After her mother was assaulted in a racist attack by state security officers, an activist and graffiti artist plans to burn down Cooks' Cottage with the help of a new friend.

A young man, reeling from the loss of his mother, searches for his family during riots and witnesses police brutality firsthand.

An Indigenous man living in the Northern Territory, where it is illegal for Aboriginal people to purchase alcohol, finds himself targeted by white police when he tries to buy a six-pack of beer.

==Production==
The film was produced by Mitchell Stanley and Toni Stowers of No Coincidence Media, with Mia Henry-Teirney of Marama Films.
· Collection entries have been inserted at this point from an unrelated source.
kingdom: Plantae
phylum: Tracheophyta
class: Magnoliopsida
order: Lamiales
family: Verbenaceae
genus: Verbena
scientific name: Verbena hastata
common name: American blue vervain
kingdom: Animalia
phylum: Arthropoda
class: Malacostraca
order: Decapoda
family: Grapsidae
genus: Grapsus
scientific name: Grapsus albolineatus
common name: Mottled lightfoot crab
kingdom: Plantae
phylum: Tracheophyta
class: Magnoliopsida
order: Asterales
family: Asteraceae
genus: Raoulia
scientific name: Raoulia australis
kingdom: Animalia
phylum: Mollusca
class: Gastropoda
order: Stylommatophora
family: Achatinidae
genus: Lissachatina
The chapters were directed by Beck Cole, Dena Curtis, Tracey Rigney, Danielle MacLean, Tim Worrall, Renae Maihi, Miki Magasiva, Mario Gaoa, Richard Curtis and Chantelle Burgoyne, and span a range of approaches including historical war drama, futuristic speculative fiction and animation.

==Release==
We Are Still Here premiered as the opening film of the 69th Sydney Film Festival, and had its North American premiere in the Contemporary World Cinema program at the 2022 Toronto International Film Festival on 10 September 2022.

==Reception==
Luke Buckmaster, writing in The Guardian, gave the film four stars out of five, calling it "elegantly constructed... unquestionably memorable and, at times, a thrilling achievement".

==Accolades==
We Are Still Here won the Dramatic Feature Award at the 2022 imagineNATIVE Film and Media Arts Festival.